The Imperial Family’s attendants exchanged their crimson surcoats for black robes, while the Knights draped their armor with drab-colored banners.
The supply wagons that once carried precious wines, silks, and jewels now bore thirty-four carefully prepared corpses, while Musicians played funeral dirges in measured intervals at a low pitch.
Sitting in the carriage, Talia listened to the mournful strains as the pain she thought had subsided flared anew, and she fumbled for the incense burner.
Inside the brass vessel, now cold and lifeless, only ashes remained.
Talia muttered a brief curse, then with difficulty raised herself from the cushions and opened the storage box beneath the seat, retrieving a fresh incense stick.
It was composed of dried frost-bloom, evening primrose, mandrake leaves, and crimson fragment flowers, tightly compressed together.
She inserted it into the vessel and struck it alight with a flint stone, and thick, billowing smoke rose in clouds.
Talia felt her mind enveloped in a damp haze as she collapsed back onto the bedding.
Since the return procession began, Talia had spent most of her time intoxicated by the pain-dulling incense. Lost in the acrid smoke, tomorrow became today, and today became yesterday.
In her semi-conscious state, she vaguely registered the occasional Mage checking her condition or a Guard Knight bringing food and fussing over her, but their presence always remained merely a ripple across the surface of her awareness.
Only Barcas could pull her back into painful reality.
As the carriage door opened and his silhouette appeared, Talia lifted her hazy, half-lidded gaze toward him.

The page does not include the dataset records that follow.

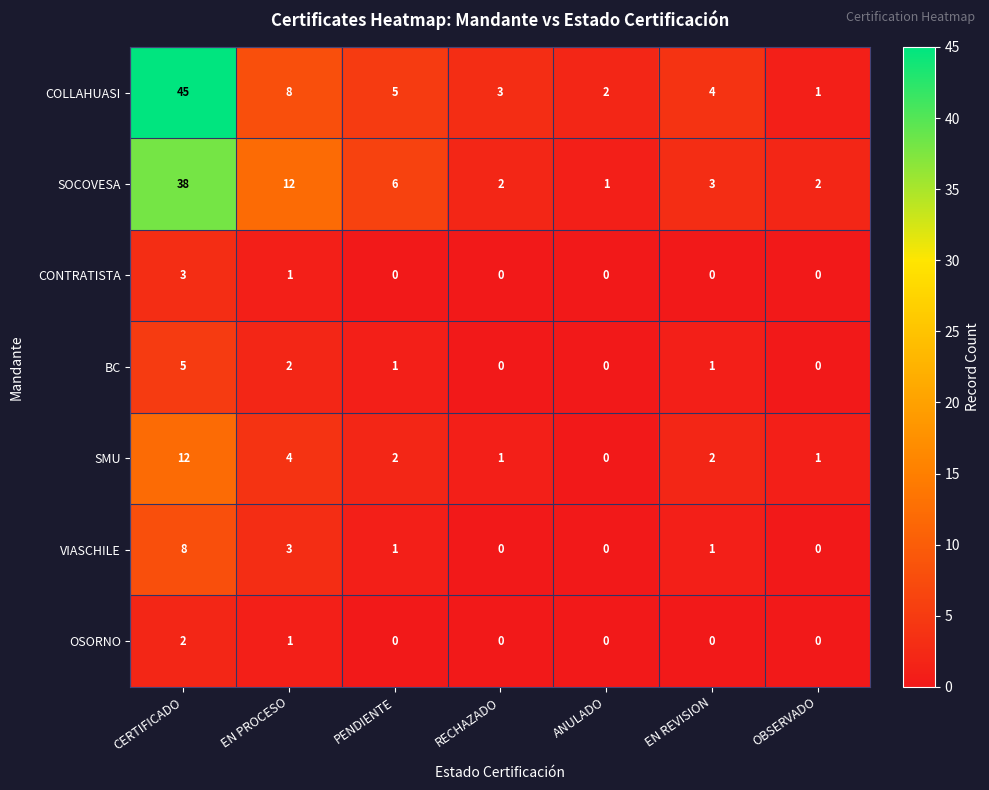

List the series in order of their peak value, lowest first.

OSORNO, CONTRATISTA, BC, VIASCHILE, SMU, SOCOVESA, COLLAHUASI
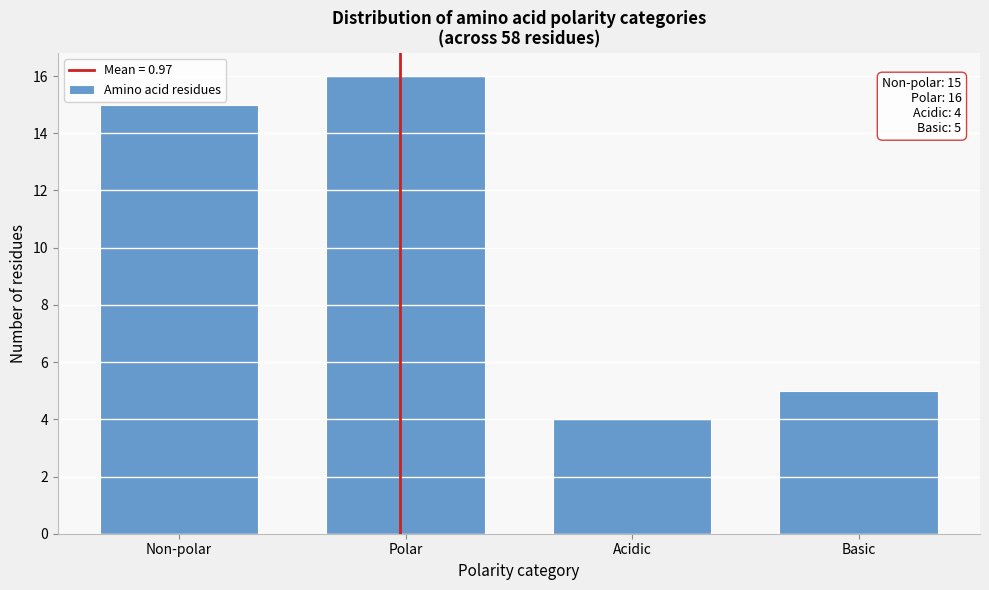

Reading left to right, list all the values displayed in this chart.

Non-polar=15	Polar=16	Acidic=4	Basic=5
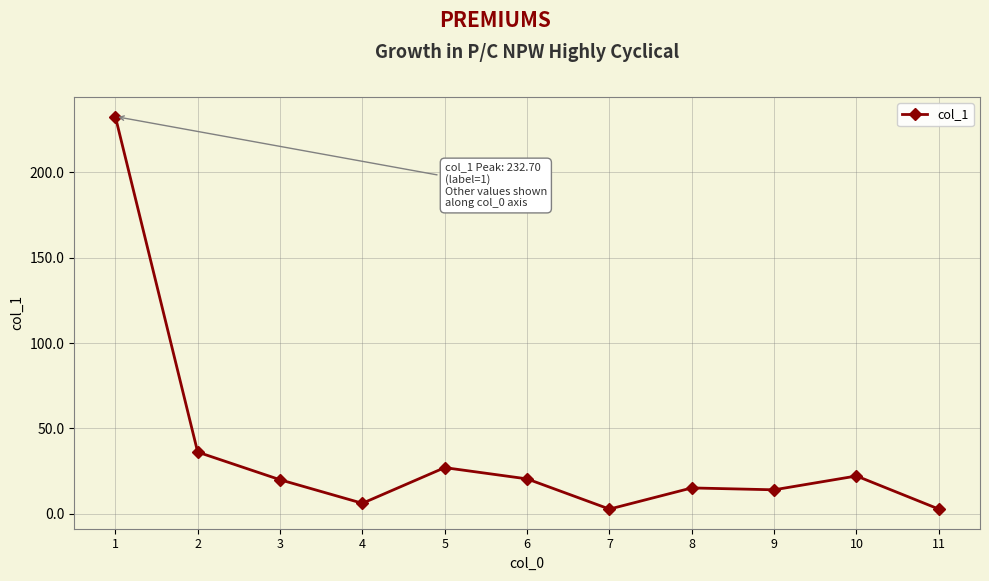

What is the value of the 6th point from the left?

20.4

Her carriage, which had occupied the rear of the procession, had somehow been moved to the front and now received the concentrated protection of the Imperial Knight Order’s commander. Apparently, he felt the need to monitor her directly lest she cause further trouble.

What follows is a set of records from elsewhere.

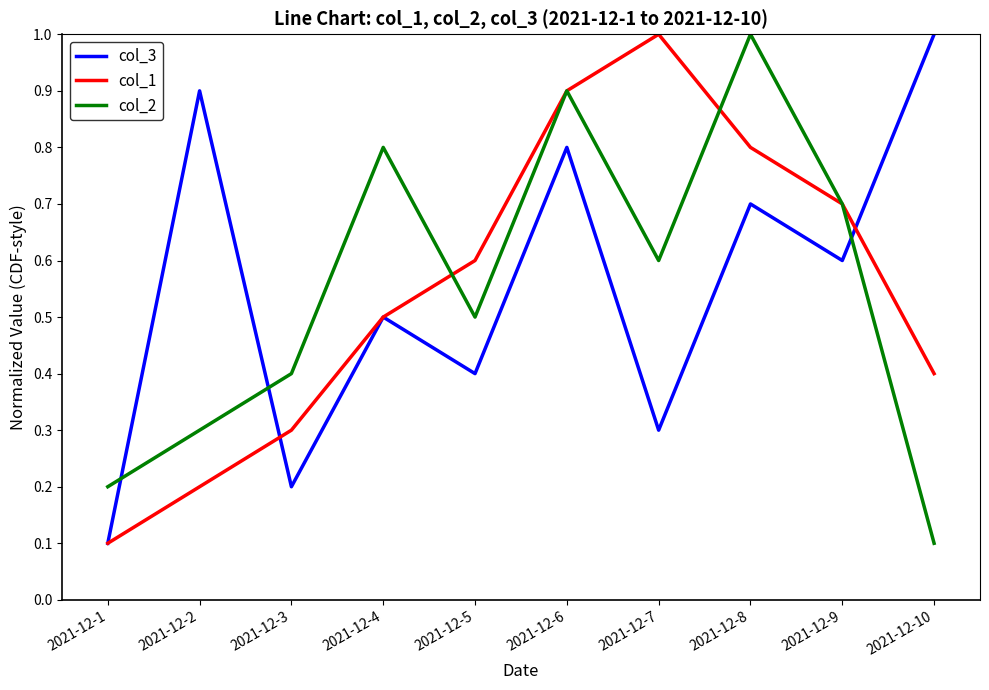

Between 2021-12-2 and 2021-12-7, which series saw the biggest shift?

col_1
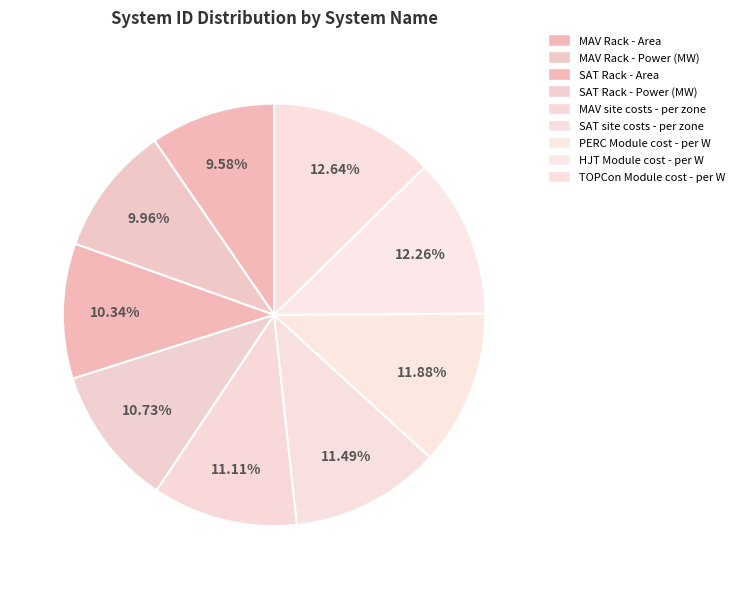

The SAT site costs - per zone slice represents 11% of the pie. True or false?

True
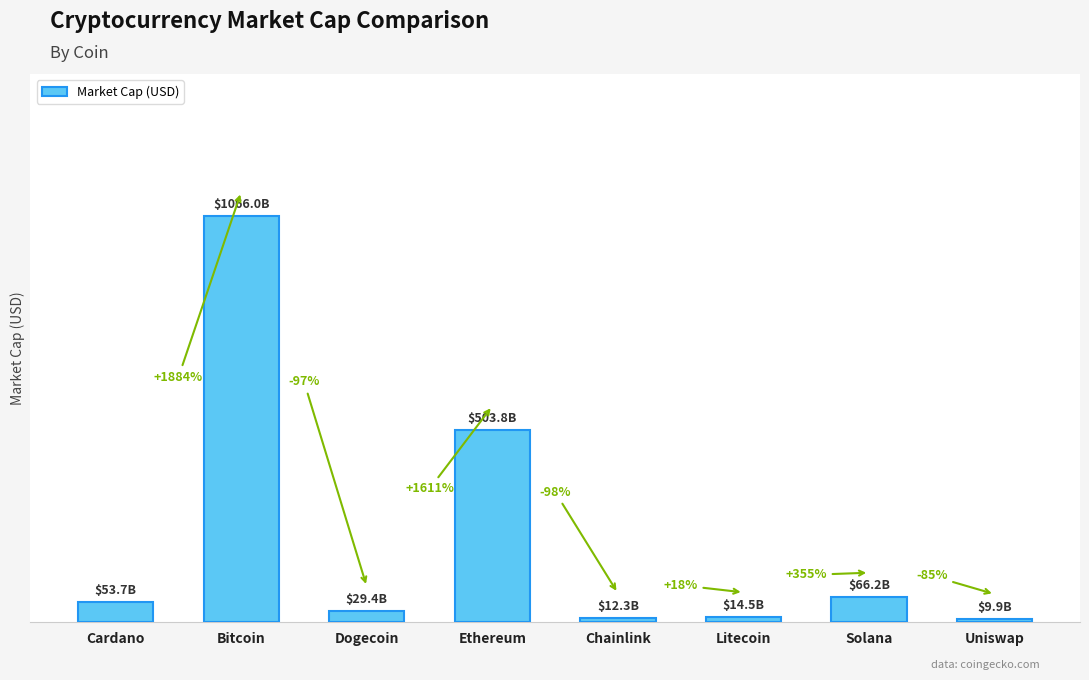

Reading left to right, extract all data points from this chart.

53719442031	1066003698820	29437606993	503803951822	12286117403	14529425592	66159126794	9873305607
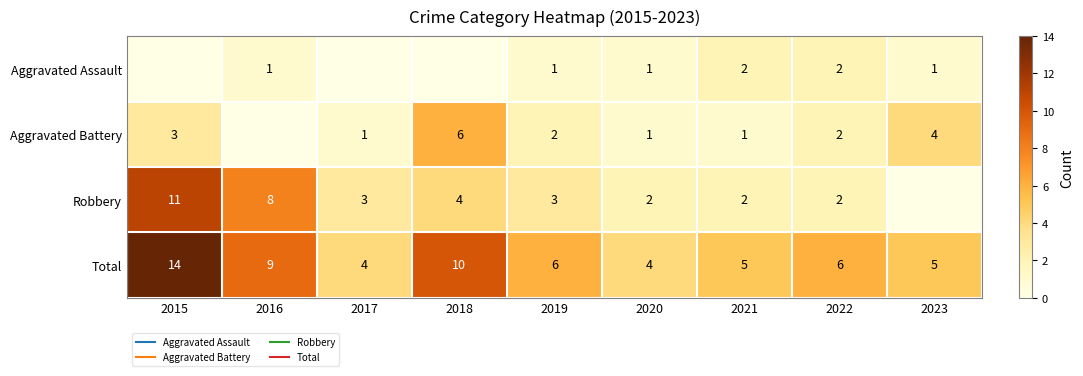

At which category is the sum across all series the highest?

2015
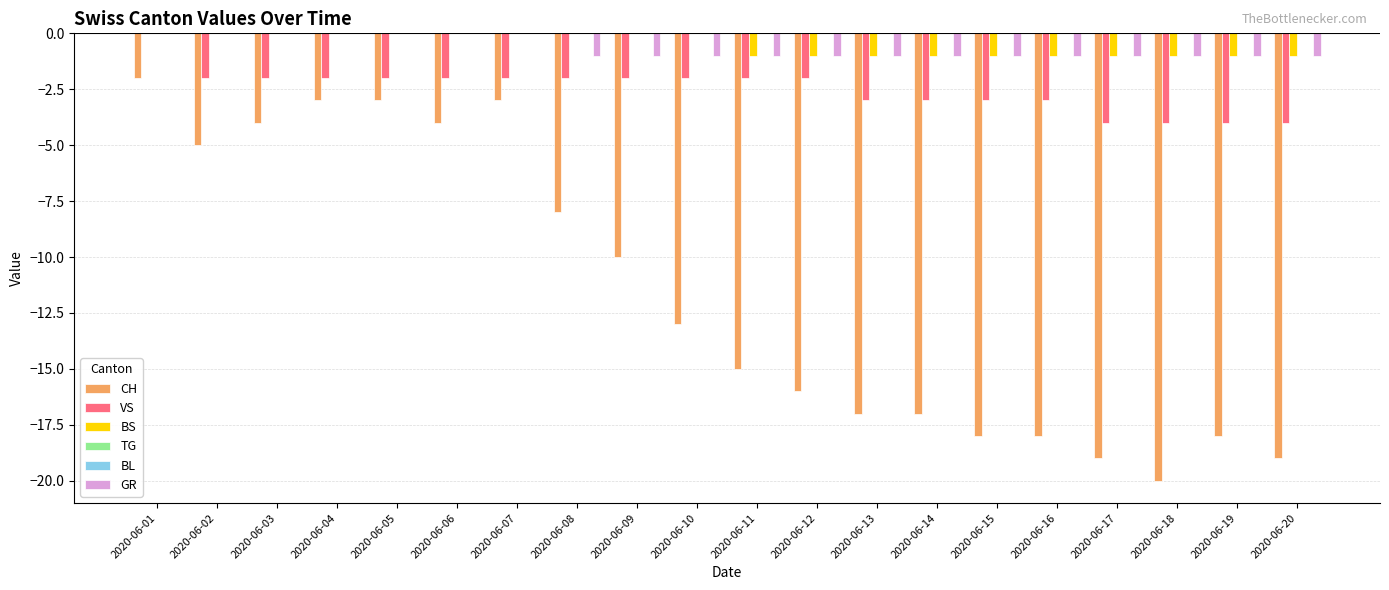

Which series has the largest total across all categories?

TG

Barcas entered the carriage and bent over her sprawled form like seaweed scattered upon sand.
She felt cool fingers brush away several strands of hair from her sweat-dampened forehead.
“Use the incense more sparingly. At this rate, you’ll develop a tolerance quickly.”
“….”
She studied his face as though it were a long-neglected assignment.
The man, waiting for her response, exhaled a faint sigh.
“We will make camp here tonight.”
The sun had set and the carriage had stopped, so naturally we would spend the night here.
There was no understanding why he would elaborate on something that required no explanation—he who had maintained silence even when words were necessary.